Rev. Biggles said...

Feh, corn in your neck of the woods? I dun't think so. Me thinks you need some of that Kansas heat for that. Like over in concord. Big D grows tons of sweet corn action. He's got heat though. My corn sucks worse than yers.

Biggles

HipWriterMama said...

The pizza and the quiche look simply divine. Thanks for the quiche recipe. I'm going to try it this week.

Monkey Wrangler said...

Joanna: As the 'maters get ripe they are chopped, pressed a bit and frozen until I have enough for sauce making. I do now, but need the time. As the the actual canning, yes it involves adding an acid, like 2ish tablespoons per quart of sauce......don't quote me there though, quote what we have affectionately been calling the 'ol blue ball book, uh that is I mean the Ball Blue Book of Preserving. And so far (3 batches of sauce) so good.
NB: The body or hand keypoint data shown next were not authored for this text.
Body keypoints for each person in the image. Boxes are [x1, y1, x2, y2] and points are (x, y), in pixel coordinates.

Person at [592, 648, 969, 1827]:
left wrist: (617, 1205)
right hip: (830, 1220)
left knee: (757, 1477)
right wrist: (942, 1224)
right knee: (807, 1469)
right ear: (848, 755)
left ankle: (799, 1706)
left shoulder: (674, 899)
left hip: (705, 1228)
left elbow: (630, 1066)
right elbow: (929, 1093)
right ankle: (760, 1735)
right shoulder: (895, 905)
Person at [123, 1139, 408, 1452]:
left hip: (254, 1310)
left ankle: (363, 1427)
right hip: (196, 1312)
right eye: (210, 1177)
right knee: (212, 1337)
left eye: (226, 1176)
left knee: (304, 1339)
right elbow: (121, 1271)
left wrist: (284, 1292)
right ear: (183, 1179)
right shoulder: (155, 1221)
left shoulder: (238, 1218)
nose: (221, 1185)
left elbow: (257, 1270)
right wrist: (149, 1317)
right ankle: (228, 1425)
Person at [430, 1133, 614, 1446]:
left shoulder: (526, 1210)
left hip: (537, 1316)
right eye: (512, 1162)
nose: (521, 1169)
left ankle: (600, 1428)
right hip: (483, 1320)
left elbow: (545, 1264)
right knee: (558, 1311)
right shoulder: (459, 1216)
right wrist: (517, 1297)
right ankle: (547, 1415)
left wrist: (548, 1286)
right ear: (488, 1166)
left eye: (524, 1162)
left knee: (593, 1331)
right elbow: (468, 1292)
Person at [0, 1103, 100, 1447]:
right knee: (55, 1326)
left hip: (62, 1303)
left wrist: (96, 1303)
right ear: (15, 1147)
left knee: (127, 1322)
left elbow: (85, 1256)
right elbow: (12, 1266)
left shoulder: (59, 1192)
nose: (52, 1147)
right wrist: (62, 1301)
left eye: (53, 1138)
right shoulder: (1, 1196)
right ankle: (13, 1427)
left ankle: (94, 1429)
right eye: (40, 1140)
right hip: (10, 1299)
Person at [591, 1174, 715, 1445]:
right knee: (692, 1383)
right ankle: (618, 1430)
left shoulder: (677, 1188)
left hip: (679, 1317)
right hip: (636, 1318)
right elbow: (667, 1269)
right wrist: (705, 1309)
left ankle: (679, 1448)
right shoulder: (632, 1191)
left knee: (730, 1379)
Rev. Biggles: Yeah 'speriment over. Results: too much work for something that need bigger sun.

Hip: Let me know eh? It was rather tasty.....

leena! said...

Wow--you've been cooking up a storm lately, with or without corn. Wish I could say the same for me. I'm drowning in a sea of school work.
By the by, that pizza looks killer, monkey man! At what stage do you add the herbs into the dough?

Monkey Wrangler said...

Thanks Leena. 'Bout done with corn around here, yup.

As for the herbs, they go in the dough near the end of the kneading. So they're in there at least 7-8 hours. Mmmm.........herbs.

migraine florida said...
This comment has been removed by a blog administrator.
Monkey Wrangler said...

Migraine: Like what the fuck kinda comment was that? It just had to be deleted!